▶ **Exercise requirements**: Transcribe, without alteration, the line that includes "Meldung nicht anzweifeln." and each line after it until the records end, omitting all that precede it.
[Task input Boundary: Start]
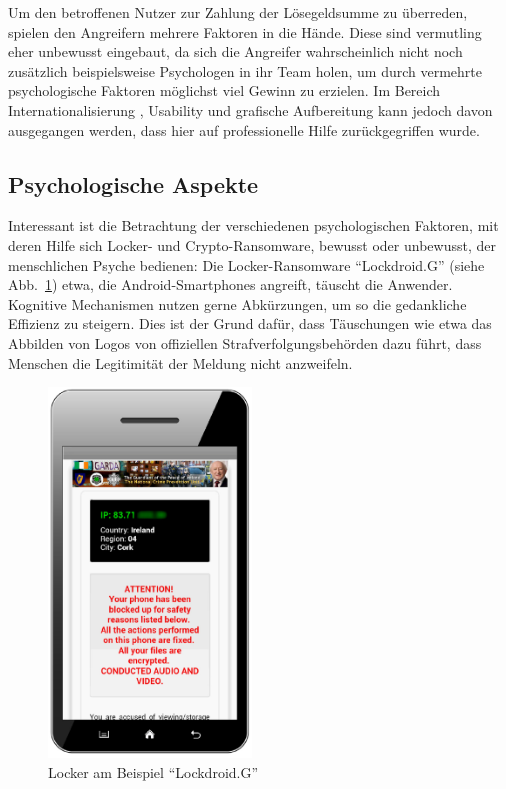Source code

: Um den betroffenen Nutzer zur Zahlung der Lösegeldsumme zu überreden, spielen den Angreifern mehrere Faktoren in die Hände. Diese sind vermutling eher unbewusst eingebaut, da sich die Angreifer wahrscheinlich nicht noch zusätzlich beispielsweise Psychologen in ihr Team holen, um durch vermehrte psychologische Faktoren möglichst viel Gewinn zu erzielen. Im Bereich Internationalisierung \cite{faktoren:l18n}, Usability und grafische Aufbereitung \cite{faktoren:grafik} \cite{evolution} kann jedoch davon ausgegangen werden, dass hier auf professionelle Hilfe zurückgegriffen wurde.

\subsection{Psychologische Aspekte}

Interessant ist die Betrachtung der verschiedenen psychologischen Faktoren, mit deren Hilfe sich Locker- und Crypto-Ransomware, bewusst oder unbewusst, der menschlichen Psyche bedienen:
Die Locker-Ransomware "`Lockdroid.G"' (siehe Abb.~\ref{fig:lockdroid}) etwa, die Android-Smartphones angreift, täuscht die Anwender. Kognitive Mechanismen nutzen gerne Abkürzungen, um so die gedankliche Effizienz zu steigern. Dies ist der Grund dafür, dass Täuschungen wie etwa das Abbilden von Logos von offiziellen Strafverfolgungsbehörden dazu führt, dass Menschen die Legitimität der Meldung nicht anzweifeln. 

\begin{figure}
  \begin{center}
    \includegraphics[width=0.48\textwidth]{img/android_locker.png}
  \end{center}
  \caption{Locker am Beispiel ``Lockdroid.G'' \cite{evolution}}
  \label{fig:lockdroid}
\end{figure}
[Task input Boundary: End]
▶ **Answer to this exercise**:
Die Locker-Ransomware "`Lockdroid.G"' (siehe Abb.~\ref{fig:lockdroid}) etwa, die Android-Smartphones angreift, täuscht die Anwender. Kognitive Mechanismen nutzen gerne Abkürzungen, um so die gedankliche Effizienz zu steigern. Dies ist der Grund dafür, dass Täuschungen wie etwa das Abbilden von Logos von offiziellen Strafverfolgungsbehörden dazu führt, dass Menschen die Legitimität der Meldung nicht anzweifeln. 

\begin{figure}
  \begin{center}
    \includegraphics[width=0.48\textwidth]{img/android_locker.png}
  \end{center}
  \caption{Locker am Beispiel ``Lockdroid.G'' \cite{evolution}}
  \label{fig:lockdroid}
\end{figure}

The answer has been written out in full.